Exercise goal:
Begin at the line below that has "- For ML systems" and stop after the line that has "- Building a". Please restate only those lines, word for word.

····················

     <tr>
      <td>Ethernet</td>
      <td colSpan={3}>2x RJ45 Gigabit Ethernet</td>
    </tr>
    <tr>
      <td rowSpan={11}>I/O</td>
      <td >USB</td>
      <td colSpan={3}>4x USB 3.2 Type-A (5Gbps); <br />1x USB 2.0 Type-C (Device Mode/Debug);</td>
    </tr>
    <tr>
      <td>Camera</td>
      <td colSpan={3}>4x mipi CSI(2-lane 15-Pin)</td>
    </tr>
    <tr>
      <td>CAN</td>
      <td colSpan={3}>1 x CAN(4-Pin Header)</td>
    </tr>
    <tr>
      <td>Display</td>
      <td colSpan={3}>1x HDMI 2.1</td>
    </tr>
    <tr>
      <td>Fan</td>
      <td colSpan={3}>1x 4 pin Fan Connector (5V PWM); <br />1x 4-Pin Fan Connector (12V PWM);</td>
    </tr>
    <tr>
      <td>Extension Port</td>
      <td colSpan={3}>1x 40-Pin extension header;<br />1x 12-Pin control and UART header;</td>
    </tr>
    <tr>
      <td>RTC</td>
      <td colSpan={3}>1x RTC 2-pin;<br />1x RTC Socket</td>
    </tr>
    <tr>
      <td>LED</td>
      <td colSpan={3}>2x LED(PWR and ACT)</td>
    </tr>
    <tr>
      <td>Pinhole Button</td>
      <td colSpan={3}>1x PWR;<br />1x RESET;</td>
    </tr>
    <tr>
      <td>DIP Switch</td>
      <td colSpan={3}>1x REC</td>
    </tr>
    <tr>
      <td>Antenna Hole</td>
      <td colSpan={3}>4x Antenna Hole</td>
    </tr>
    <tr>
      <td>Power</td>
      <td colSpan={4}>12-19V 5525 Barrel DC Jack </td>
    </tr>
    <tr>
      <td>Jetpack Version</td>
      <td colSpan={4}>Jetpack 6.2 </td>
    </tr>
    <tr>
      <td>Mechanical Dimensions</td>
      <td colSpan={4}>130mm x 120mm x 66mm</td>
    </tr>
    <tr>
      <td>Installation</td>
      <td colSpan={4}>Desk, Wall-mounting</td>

····················

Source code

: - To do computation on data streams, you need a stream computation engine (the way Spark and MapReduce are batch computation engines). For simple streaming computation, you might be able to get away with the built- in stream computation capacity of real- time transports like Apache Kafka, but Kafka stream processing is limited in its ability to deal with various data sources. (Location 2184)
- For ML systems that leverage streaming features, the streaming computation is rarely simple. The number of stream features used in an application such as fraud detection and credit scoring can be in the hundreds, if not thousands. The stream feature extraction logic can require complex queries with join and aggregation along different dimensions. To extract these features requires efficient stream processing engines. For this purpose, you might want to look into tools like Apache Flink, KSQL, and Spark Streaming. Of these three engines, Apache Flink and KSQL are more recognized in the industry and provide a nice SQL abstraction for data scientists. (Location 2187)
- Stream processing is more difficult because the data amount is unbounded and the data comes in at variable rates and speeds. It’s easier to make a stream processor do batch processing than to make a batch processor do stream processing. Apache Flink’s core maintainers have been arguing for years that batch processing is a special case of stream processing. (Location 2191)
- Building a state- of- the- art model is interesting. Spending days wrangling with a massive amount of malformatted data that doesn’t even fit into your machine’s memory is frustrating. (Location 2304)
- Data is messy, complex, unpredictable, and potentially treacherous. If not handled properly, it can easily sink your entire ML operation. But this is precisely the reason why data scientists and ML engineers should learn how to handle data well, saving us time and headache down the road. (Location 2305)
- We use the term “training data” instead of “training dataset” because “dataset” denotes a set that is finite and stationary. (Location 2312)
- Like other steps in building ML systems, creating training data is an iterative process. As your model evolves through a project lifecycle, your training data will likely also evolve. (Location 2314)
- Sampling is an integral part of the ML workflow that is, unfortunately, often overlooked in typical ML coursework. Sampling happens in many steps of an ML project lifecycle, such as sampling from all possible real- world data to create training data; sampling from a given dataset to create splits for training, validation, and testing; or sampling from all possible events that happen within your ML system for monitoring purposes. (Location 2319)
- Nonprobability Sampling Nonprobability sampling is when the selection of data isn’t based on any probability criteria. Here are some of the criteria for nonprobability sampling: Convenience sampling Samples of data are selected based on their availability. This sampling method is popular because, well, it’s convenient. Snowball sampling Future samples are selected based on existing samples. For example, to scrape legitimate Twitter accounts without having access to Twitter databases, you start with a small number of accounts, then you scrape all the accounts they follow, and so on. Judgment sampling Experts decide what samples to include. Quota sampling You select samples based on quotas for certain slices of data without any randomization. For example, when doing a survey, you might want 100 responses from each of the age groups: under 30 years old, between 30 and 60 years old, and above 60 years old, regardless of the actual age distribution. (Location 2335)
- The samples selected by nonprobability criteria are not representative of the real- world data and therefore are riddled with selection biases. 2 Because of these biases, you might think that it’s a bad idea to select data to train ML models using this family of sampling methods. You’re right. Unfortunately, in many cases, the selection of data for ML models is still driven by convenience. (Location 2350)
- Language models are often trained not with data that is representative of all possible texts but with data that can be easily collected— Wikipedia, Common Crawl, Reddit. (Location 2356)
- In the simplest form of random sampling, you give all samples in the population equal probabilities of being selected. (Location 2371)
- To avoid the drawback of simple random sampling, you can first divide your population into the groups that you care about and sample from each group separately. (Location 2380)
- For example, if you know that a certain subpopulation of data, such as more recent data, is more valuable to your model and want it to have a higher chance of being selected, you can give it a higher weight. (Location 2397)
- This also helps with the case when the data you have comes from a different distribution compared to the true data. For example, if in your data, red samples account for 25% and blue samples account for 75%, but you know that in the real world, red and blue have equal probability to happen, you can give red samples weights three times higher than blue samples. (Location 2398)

····················

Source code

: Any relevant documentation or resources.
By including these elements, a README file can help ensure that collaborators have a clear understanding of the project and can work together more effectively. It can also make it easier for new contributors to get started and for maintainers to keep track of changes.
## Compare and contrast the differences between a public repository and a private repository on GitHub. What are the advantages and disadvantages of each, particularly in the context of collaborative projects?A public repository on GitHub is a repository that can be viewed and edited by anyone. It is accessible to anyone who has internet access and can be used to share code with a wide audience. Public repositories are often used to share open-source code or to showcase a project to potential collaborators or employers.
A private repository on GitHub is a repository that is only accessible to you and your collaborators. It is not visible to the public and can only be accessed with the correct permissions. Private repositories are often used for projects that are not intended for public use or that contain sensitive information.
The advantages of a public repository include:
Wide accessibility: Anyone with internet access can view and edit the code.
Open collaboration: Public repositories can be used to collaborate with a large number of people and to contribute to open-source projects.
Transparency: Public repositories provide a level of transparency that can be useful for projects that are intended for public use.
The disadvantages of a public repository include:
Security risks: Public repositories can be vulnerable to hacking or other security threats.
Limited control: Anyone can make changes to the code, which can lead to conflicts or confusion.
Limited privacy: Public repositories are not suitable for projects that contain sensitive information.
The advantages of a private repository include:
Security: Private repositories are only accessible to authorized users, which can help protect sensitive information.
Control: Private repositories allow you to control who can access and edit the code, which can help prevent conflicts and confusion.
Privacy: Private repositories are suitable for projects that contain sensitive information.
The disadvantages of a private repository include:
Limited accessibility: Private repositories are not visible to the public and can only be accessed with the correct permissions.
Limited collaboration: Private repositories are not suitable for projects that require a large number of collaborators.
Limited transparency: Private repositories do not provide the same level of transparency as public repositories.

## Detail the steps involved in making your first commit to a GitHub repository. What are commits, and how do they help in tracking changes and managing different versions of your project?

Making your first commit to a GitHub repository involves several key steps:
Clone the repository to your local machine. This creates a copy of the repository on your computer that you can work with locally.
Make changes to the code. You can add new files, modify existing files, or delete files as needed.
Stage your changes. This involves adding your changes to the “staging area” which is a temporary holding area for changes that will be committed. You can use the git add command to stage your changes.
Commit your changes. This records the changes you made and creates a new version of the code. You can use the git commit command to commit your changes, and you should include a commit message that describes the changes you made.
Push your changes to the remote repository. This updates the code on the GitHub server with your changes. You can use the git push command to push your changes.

····················

Answer:
- For ML systems that leverage streaming features, the streaming computation is rarely simple. The number of stream features used in an application such as fraud detection and credit scoring can be in the hundreds, if not thousands. The stream feature extraction logic can require complex queries with join and aggregation along different dimensions. To extract these features requires efficient stream processing engines. For this purpose, you might want to look into tools like Apache Flink, KSQL, and Spark Streaming. Of these three engines, Apache Flink and KSQL are more recognized in the industry and provide a nice SQL abstraction for data scientists. (Location 2187)
- Stream processing is more difficult because the data amount is unbounded and the data comes in at variable rates and speeds. It’s easier to make a stream processor do batch processing than to make a batch processor do stream processing. Apache Flink’s core maintainers have been arguing for years that batch processing is a special case of stream processing. (Location 2191)
- Building a state- of- the- art model is interesting. Spending days wrangling with a massive amount of malformatted data that doesn’t even fit into your machine’s memory is frustrating. (Location 2304)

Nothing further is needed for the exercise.